(MATERIAL TO PROCESS)
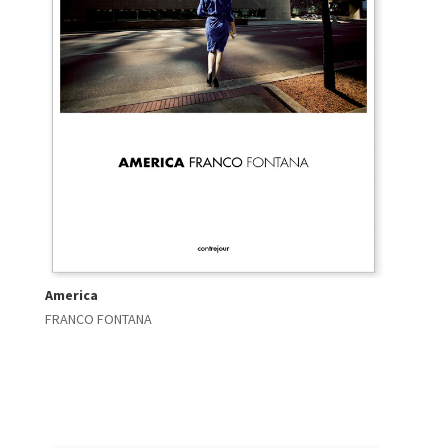
America
FRANCO FONTANA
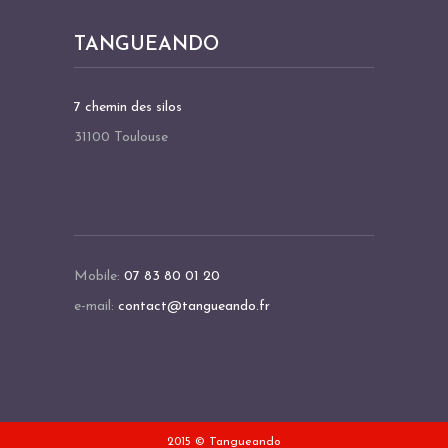
TANGUEANDO
7 chemin des silos
31100 Toulouse
Mobile:
07 83 80 01 20
e-mail:
contact@tangueando.fr
2015 © Tangueando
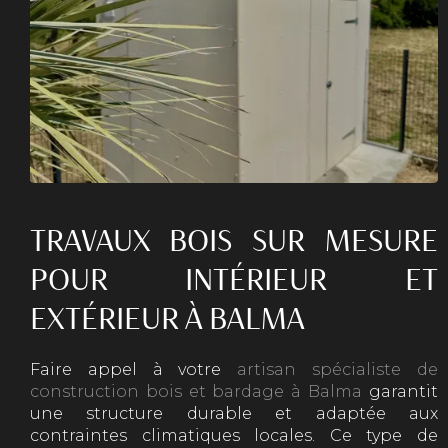
TRAVAUX BOIS SUR MESURE
POUR INTÉRIEUR ET
EXTÉRIEUR À BALMA
Faire appel à votre
artisan spécialiste de
construction bois et bardage à Balma
garantit
une structure durable et adaptée aux
contraintes climatiques locales. Ce type de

(WHAT THIS TASK INVOLVES)
Reproduce the text of the data above with "Mobile" replaced by "Portable" and everything else left unchanged. Omit the pictures.

(SOLUTION BELOW)
America
FRANCO FONTANA
TANGUEANDO
7 chemin des silos
31100 Toulouse
Portable:
07 83 80 01 20
e-mail:
contact@tangueando.fr
2015 © Tangueando
TRAVAUX BOIS SUR MESURE
POUR INTÉRIEUR ET
EXTÉRIEUR À BALMA
Faire appel à votre
artisan spécialiste de
construction bois et bardage à Balma
garantit
une structure durable et adaptée aux
contraintes climatiques locales. Ce type de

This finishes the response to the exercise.